Back in May 2021, this story suggested watching how AMC stock handles potential upside resistance near 20. In fact, the action since that incredible week ended Jan. 29 molded a deep cup pattern. From that vantage point, AMC delivered a second breakout on May 27, surpassing a new 20.46 buy point with fury. (MarketSmith has a change-date function that makes it easy to look at historical charts.)
To get this ideal entry in a cup without handle, simply add 10 cents to the cup’s left-side high — 20.36. On May 27, shares rifled past the 20.46 entry. For a while, AMC refused to look back. Still, with gains of as much as 501% in just two weeks, it made sense to lock in at least partial profits.
For much of 2022, AMC’s chart showed the structure of a double bottom, but only in an extreme way. A middle peak of 34.33, standing in between the initial low of 12.90 in mid-March and 9.70 in the week ended May 13, set a technical buy point at 34.43. Yet AMC is nowhere close to breaking out past that entry.
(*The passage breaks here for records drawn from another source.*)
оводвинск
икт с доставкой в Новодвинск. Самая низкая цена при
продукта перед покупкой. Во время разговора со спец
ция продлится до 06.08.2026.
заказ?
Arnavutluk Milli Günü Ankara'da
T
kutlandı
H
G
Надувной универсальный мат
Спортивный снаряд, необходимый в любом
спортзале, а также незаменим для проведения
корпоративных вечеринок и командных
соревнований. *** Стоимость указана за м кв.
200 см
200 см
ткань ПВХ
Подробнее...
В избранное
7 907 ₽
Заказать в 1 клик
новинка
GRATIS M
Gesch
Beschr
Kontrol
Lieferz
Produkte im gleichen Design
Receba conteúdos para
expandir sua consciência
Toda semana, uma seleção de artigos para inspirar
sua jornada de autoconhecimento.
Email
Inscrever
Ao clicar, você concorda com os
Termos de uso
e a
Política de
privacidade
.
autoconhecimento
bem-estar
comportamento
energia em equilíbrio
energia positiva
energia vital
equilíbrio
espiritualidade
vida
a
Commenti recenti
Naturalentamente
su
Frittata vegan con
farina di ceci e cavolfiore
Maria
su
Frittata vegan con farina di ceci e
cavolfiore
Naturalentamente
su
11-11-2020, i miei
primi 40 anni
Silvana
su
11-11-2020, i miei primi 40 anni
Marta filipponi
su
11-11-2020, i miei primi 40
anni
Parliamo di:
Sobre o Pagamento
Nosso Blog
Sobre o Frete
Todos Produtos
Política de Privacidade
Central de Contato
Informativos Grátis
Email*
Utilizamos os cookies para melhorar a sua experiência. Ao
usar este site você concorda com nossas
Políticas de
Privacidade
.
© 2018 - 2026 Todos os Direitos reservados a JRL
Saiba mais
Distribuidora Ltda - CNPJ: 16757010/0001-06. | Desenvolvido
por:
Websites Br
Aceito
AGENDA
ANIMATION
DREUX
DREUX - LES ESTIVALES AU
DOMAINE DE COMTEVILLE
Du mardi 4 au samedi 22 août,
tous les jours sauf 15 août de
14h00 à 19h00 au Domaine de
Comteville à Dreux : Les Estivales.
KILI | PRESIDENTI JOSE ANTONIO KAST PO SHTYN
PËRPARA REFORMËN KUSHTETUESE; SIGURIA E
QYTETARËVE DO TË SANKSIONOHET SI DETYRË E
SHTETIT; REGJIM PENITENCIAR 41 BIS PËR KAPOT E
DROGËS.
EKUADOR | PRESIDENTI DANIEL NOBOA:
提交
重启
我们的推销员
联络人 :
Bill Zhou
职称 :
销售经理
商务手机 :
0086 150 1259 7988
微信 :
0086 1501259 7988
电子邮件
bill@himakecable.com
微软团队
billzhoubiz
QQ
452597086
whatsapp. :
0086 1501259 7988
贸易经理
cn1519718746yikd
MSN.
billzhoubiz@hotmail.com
Also, the wild swings in price action violate the qualities of a very good base.
For a few days in August, AMC tried to cross a nearly 12-month trendline that connects the September 2021 peak of 52.79 with lower highs in November 2021 (45.95) and the end of April this year (34.33). For the very aggressive trader, this trendline breakout near 25 offered an uber-speculative entry. But the rally attempt fizzled fast.
AMC Stock In 2023: Is It A Buy Now? Or A Sell?
AMC sits 94% below its 72.62 all-time high set on June 2, 2021. So at the current price level, it does not yet trade at an IBD-style entry point. Watch to see if a new bullish chart pattern will form. And AMC will definitely need weeks, if not months, to build the right side of that new base in bullish fashion.
An excellent set-up means the big boys and girls on Wall Street are more inclined to buy and hold shares, not dump them. Once a strong chart pattern has been established, an IBD-targeting breakout offers traders the best opportunity to reap gains at the start of a potential big run.
So at this point, AMC stock is not a buy. Perhaps a low-priced cup base is forming, but it’s too early to tell.
Shares need to do these four things now:
Rise above the 10-week moving average and stay above it. This is no longer happening, a negative sign.
Overcome a large overhead supply of disgruntled holders ready to sell if the stock climbs back to around 8 to 10 a share.
Present price-and-volume action that signals heavy accumulation by fund managers, not distribution.
Rebound to at least 10 a share, and ideally above its falling 40-week moving average, which has sunk to 8.88.
Finally, after you buy any stock with solid prospects, always heed the golden rule of investing. Keeping losses small keeps you in the investing game for the long haul.